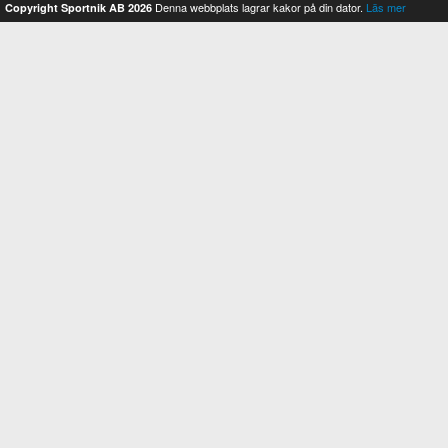
Denna webbplats lagrar kakor på din dator.
Läs mer
Copyright Sportnik AB 2026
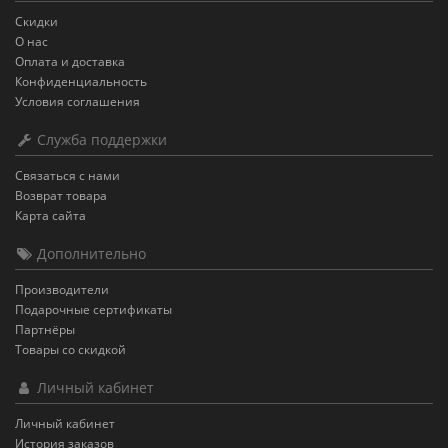
Скидки
О нас
Оплата и доставка
Конфиденциальность
Условия соглашения
Служба поддержки
Связаться с нами
Возврат товара
Карта сайта
Дополнительно
Производители
Подарочные сертификаты
Партнёры
Товары со скидкой
Личный кабинет
Личный кабинет
История заказов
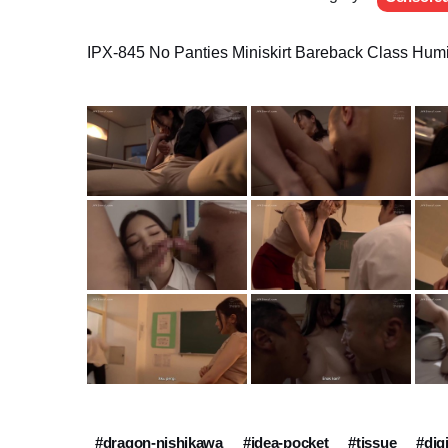
IPX-845 No Panties Miniskirt Bareback Class Humi
#dragon-nishikawa
#idea-pocket
#tissue
#dig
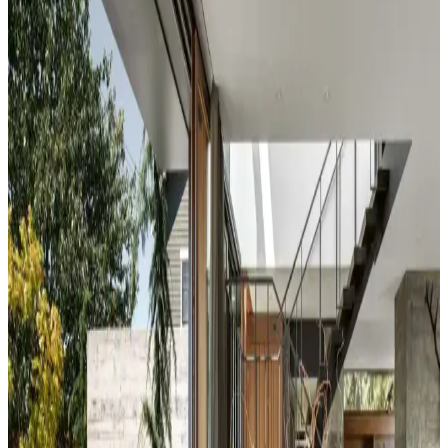
Koltuk ve Aksesuar Sandalyelerde Renk Uyumu ve
Dekorasyonda Görsel Denge Sağlama Yöntemleri
Koltuk ve aksesuar sandalyelerde renk uyumsuzluğu görsel rekabete
yol açabilir. Halı, perde, yastık ve mobilya yerleşimi ile renkler
dengelenerek mekanın estetik bütünlüğü sağlanır.
Duvar Rengiyle Uyumlu Perde Seçimi: Yeşil,
Turuncu ve Kahverenginin Mekâna Etkisi
Duvar rengine uyumlu perde seçimi, mekânın atmosferini belirler.
Yeşil tonlar doğal sakinlik sunarken, turuncu ve kahverengi sıcaklık
katar. Kalın keten ve karartma perdeler ışık kontrolünde avantaj
sağlar.
Yatak Odası Duvar Rengi Seçiminde Işık ve
Tonların Önemi ve Etkileri
Yatak odası duvar renginin seçimi, ışık koşulları, zemin ve pencere
yerleşimi gibi faktörlerle uyumlu olmalıdır. Sıcak-soğuk kahverengi
ve yeşil tonları farklı atmosferler yaratır. Renk örnekleri farklı ışık
koşullarında test edilmelidir.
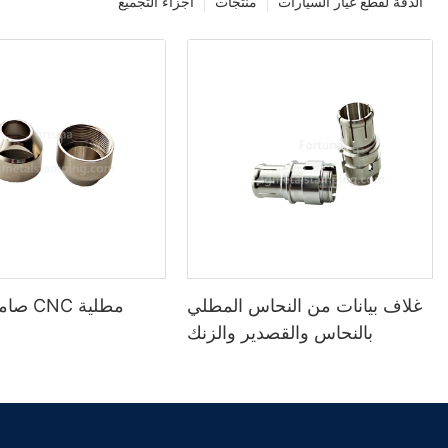
الدقة لقطع غيار السيارات
منتجات
أجزاء التجميع
غلاف بيانات من النحاس المطلي
صامولة
بالنحاس والقصدير والزنك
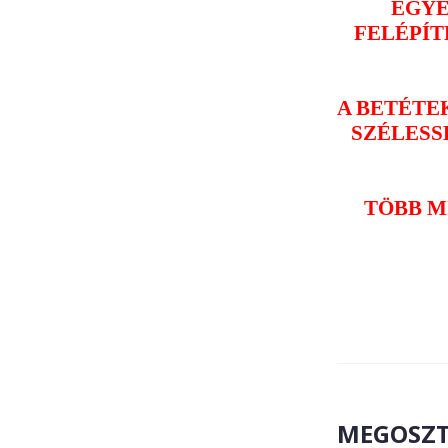
EGYE
FELÉPÍT
A BETÉTE
SZÉLESSÉ
TÖBB M
MEGOSZT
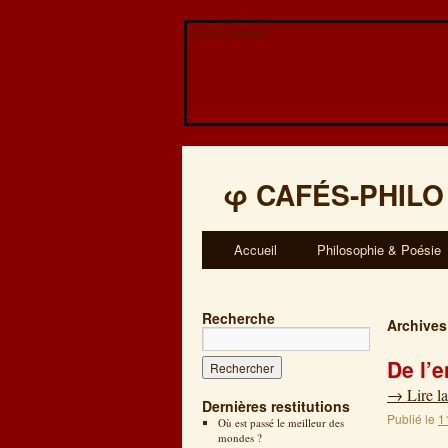
Veuillez patienter...
φ
CAFÉS-PHILO
Accueil
Philosophie & Poésie
Recherche
Archives
De l’e
→
Lire la
Dernières restitutions
Publié le
1
Où est passé le meilleur des
mondes ?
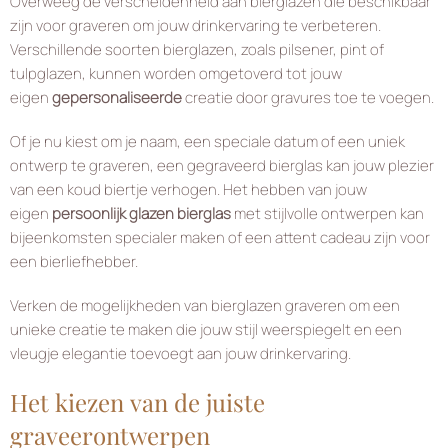
Overweeg de verscheidenheid aan bierglazen die beschikbaar
zijn voor graveren om jouw drinkervaring te verbeteren.
Verschillende soorten bierglazen, zoals pilsener, pint of
tulpglazen, kunnen worden omgetoverd tot jouw
eigen
gepersonaliseerde
creatie door gravures toe te voegen.
Of je nu kiest om je naam, een speciale datum of een uniek
ontwerp te graveren, een gegraveerd bierglas kan jouw plezier
van een koud biertje verhogen. Het hebben van jouw
eigen
persoonlijk glazen bierglas
met stijlvolle ontwerpen kan
bijeenkomsten specialer maken of een attent cadeau zijn voor
een bierliefhebber.
Verken de mogelijkheden van bierglazen graveren om een
unieke creatie te maken die jouw stijl weerspiegelt en een
vleugje elegantie toevoegt aan jouw drinkervaring.
Het kiezen van de juiste
graveerontwerpen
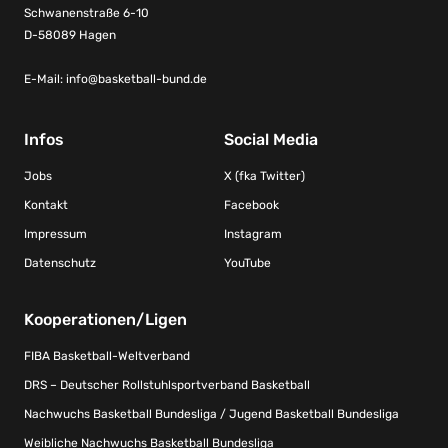
Schwanenstraße 6-10
D-58089 Hagen
E-Mail:
info@basketball-bund.de
Infos
Social Media
Jobs
X (fka Twitter)
Kontakt
Facebook
Impressum
Instagram
Datenschutz
YouTube
Kooperationen/Ligen
FIBA Basketball-Weltverband
DRS – Deutscher Rollstuhlsportverband Basketball
Nachwuchs Basketball Bundesliga / Jugend Basketball Bundesliga
Weibliche Nachwuchs Basketball Bundesliga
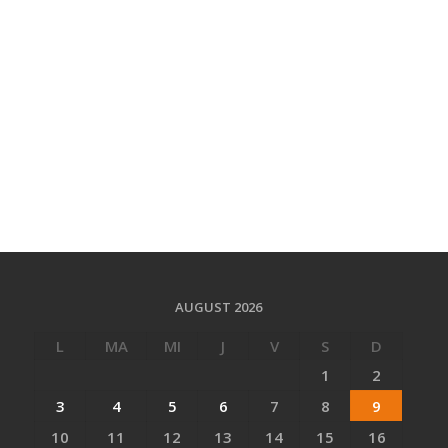
AUGUST 2026
L
MA
MI
J
V
S
D
1
2
3
4
5
6
7
8
9
10
11
12
13
14
15
16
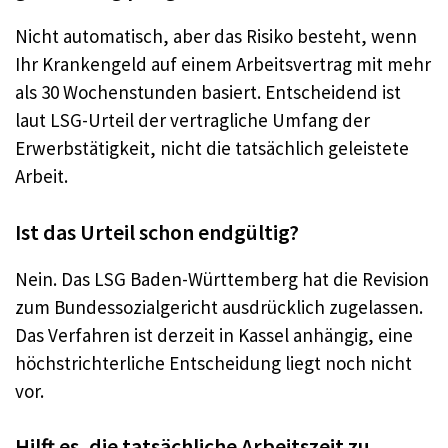
Nicht automatisch, aber das Risiko besteht, wenn
Ihr Krankengeld auf einem Arbeitsvertrag mit mehr
als 30 Wochenstunden basiert. Entscheidend ist
laut LSG-Urteil der vertragliche Umfang der
Erwerbstätigkeit, nicht die tatsächlich geleistete
Arbeit.
Ist das Urteil schon endgültig?
Nein. Das LSG Baden-Württemberg hat die Revision
zum Bundessozialgericht ausdrücklich zugelassen.
Das Verfahren ist derzeit in Kassel anhängig, eine
höchstrichterliche Entscheidung liegt noch nicht
vor.
Hilft es, die tatsächliche Arbeitszeit zu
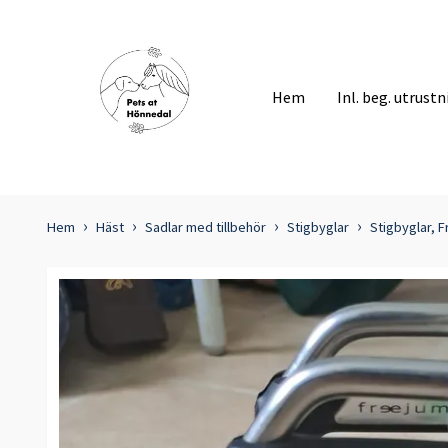
Hem
Inl. beg. utrust
Hem
Häst
Sadlar med tillbehör
Stigbyglar
Stigbyglar,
—————
• EXERCISE INSTRUCTIONS: Your task is to return the lines above, from the first one up to and including the line containing "Dekorasyonda Görsel Denge Sağlama Yöntemleri", minus any pictures.

• WRITTEN SOLUTION:
Denna webbplats lagrar kakor på din dator.
Läs mer
Copyright Sportnik AB 2026
Скидки
О нас
Оплата и доставка
Конфиденциальность
Условия соглашения
Служба поддержки
Связаться с нами
Возврат товара
Карта сайта
Дополнительно
Производители
Подарочные сертификаты
Партнёры
Товары со скидкой
Личный кабинет
Личный кабинет
История заказов
IPX-845 No Panties Miniskirt Bareback Class Humi
#dragon-nishikawa
#idea-pocket
#tissue
#dig
Koltuk ve Aksesuar Sandalyelerde Renk Uyumu ve
Dekorasyonda Görsel Denge Sağlama Yöntemleri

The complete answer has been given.